Collected data entries
----

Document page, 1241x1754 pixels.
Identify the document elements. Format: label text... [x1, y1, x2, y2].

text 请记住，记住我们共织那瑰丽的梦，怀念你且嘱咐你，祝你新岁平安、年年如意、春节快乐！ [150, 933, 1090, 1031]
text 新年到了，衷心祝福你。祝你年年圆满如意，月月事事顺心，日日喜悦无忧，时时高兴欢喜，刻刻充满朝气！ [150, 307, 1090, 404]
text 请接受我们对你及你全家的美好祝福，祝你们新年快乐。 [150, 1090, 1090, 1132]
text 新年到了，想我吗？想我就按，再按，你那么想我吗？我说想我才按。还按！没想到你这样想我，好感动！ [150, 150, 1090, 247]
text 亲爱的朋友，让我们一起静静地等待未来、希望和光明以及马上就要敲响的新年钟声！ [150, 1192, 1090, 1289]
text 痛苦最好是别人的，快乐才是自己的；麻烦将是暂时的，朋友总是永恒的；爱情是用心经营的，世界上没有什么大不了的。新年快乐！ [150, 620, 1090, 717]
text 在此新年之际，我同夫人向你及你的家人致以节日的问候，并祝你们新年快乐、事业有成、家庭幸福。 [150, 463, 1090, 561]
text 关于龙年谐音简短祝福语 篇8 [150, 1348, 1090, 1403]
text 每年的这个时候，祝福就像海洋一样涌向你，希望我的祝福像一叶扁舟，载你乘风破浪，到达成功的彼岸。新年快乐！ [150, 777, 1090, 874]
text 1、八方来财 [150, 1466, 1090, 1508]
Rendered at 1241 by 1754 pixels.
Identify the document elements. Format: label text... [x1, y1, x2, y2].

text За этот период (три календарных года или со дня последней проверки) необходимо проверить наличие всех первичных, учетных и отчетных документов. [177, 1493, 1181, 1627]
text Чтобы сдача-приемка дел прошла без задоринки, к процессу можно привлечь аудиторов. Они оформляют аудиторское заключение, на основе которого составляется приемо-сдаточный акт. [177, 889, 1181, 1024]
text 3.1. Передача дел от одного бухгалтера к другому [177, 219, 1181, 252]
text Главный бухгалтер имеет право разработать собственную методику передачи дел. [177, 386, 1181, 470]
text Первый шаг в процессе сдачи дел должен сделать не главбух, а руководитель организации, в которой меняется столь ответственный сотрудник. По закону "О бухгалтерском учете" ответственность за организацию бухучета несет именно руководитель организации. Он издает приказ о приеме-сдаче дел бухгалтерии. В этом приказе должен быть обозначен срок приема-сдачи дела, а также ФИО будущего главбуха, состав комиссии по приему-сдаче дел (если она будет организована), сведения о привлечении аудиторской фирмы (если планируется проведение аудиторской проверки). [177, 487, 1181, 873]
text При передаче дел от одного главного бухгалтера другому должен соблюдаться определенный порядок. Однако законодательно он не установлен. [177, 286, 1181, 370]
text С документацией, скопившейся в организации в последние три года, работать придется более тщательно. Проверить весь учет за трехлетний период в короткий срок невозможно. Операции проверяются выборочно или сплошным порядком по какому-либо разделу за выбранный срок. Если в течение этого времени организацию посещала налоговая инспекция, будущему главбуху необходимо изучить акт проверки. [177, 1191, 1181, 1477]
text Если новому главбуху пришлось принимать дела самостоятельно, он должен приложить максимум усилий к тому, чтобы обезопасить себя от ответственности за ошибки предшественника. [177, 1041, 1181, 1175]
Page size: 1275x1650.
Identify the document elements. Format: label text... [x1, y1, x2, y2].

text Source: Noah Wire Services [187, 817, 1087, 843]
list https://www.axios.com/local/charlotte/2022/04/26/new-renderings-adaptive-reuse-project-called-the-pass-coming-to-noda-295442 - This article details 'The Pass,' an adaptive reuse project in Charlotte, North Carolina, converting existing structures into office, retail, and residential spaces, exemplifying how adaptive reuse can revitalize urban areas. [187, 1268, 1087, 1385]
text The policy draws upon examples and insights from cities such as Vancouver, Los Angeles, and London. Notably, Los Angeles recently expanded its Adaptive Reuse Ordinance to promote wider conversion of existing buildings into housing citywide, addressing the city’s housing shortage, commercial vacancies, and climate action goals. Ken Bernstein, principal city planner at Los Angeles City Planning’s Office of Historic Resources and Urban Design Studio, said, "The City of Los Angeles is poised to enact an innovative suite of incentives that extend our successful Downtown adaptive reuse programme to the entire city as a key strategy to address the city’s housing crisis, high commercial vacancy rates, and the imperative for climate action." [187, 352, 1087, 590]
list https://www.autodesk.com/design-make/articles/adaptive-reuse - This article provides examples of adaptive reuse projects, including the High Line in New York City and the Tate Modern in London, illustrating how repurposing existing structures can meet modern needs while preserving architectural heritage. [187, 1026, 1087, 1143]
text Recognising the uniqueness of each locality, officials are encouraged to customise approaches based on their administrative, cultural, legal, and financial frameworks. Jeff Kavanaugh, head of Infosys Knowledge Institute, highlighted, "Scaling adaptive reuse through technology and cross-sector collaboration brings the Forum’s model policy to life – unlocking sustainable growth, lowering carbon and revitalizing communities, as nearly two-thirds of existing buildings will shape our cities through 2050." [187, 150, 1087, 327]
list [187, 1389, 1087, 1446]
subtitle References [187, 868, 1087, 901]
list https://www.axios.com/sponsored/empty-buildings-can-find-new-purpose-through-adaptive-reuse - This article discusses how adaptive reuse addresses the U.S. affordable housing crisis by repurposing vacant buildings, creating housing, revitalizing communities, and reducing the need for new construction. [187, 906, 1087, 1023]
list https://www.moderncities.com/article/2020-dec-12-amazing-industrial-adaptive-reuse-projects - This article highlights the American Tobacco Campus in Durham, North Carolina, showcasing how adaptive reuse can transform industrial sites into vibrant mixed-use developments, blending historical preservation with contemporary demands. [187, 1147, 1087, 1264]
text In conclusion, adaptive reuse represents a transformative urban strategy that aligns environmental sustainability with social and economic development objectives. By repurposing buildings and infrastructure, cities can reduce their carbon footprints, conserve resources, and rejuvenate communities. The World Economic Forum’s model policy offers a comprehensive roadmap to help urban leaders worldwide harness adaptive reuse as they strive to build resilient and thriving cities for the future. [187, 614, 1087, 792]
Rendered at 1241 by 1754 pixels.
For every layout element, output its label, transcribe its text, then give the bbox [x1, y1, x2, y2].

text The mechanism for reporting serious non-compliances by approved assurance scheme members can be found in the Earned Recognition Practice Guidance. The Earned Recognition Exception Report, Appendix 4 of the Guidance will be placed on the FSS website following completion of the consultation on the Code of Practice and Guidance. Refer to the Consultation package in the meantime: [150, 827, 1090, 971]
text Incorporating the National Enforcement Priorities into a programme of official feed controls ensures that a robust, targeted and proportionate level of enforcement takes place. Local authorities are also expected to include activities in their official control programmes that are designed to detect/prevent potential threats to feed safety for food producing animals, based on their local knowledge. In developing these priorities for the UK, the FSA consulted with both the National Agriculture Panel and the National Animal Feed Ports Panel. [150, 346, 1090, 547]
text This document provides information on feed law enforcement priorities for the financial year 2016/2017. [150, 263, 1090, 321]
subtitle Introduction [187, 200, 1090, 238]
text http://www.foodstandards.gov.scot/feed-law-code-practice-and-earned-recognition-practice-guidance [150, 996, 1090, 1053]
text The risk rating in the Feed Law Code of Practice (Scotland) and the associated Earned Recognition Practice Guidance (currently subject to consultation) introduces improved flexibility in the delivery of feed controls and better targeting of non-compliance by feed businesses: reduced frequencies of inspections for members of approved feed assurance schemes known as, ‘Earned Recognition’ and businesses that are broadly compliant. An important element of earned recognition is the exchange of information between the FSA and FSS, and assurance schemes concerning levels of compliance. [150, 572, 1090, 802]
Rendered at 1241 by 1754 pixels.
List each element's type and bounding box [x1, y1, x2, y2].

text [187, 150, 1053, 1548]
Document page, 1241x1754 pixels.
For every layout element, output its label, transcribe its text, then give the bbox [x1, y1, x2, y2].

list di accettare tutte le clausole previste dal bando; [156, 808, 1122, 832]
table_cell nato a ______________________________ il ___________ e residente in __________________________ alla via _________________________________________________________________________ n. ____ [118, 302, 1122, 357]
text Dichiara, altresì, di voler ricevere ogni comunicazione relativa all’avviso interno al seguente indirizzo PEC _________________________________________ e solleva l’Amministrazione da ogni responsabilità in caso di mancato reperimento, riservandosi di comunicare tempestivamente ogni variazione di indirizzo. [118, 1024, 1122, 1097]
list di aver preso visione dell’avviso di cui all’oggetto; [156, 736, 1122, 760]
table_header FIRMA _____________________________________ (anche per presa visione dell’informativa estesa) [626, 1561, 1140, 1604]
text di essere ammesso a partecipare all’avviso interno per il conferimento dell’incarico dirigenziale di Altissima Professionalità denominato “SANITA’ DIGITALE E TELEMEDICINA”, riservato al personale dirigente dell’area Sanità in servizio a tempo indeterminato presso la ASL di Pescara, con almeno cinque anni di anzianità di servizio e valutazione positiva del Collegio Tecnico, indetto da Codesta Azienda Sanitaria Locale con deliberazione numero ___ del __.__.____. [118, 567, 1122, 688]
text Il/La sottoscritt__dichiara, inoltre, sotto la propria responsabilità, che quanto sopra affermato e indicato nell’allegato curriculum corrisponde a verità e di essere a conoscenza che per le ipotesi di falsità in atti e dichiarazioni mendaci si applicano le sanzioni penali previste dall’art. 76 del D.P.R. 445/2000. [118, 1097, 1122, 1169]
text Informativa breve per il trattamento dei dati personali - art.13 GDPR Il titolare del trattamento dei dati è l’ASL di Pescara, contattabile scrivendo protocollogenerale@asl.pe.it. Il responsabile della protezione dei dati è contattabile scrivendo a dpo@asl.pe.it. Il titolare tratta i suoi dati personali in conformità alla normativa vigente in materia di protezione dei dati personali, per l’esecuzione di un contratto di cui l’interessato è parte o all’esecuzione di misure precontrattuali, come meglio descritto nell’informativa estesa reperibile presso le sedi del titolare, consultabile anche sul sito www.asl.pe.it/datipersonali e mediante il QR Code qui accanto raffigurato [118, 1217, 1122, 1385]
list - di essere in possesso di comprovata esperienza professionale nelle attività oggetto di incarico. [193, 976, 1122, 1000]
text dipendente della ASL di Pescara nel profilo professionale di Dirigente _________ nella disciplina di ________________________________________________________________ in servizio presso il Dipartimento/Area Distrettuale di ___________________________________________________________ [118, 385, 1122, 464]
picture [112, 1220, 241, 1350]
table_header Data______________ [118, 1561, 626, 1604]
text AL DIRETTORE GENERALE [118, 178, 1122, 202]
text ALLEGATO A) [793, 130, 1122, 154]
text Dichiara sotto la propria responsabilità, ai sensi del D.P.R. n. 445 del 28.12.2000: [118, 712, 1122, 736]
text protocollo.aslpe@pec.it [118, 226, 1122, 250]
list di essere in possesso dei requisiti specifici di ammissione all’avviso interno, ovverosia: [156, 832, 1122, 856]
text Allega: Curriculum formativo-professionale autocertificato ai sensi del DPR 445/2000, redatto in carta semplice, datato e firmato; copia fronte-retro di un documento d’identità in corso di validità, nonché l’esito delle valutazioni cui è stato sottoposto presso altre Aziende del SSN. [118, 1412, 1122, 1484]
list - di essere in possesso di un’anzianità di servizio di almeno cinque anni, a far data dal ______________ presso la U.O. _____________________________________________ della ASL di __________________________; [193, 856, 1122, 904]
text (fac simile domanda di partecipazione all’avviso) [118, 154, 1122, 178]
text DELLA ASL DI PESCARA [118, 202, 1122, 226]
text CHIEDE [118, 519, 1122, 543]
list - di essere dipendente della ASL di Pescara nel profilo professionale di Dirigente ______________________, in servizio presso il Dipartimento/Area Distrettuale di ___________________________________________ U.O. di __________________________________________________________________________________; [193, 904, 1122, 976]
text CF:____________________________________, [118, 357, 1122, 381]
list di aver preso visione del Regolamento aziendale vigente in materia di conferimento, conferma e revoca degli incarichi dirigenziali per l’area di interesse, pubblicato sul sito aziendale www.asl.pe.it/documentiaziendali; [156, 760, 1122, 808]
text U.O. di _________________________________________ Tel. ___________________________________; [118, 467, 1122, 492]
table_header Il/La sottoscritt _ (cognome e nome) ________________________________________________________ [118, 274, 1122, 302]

----

◆ TASK TO COMPLETE
Across the data above, how many lines include the word "cinque"? Give only the count.

◆ WRITTEN RESPONSE
2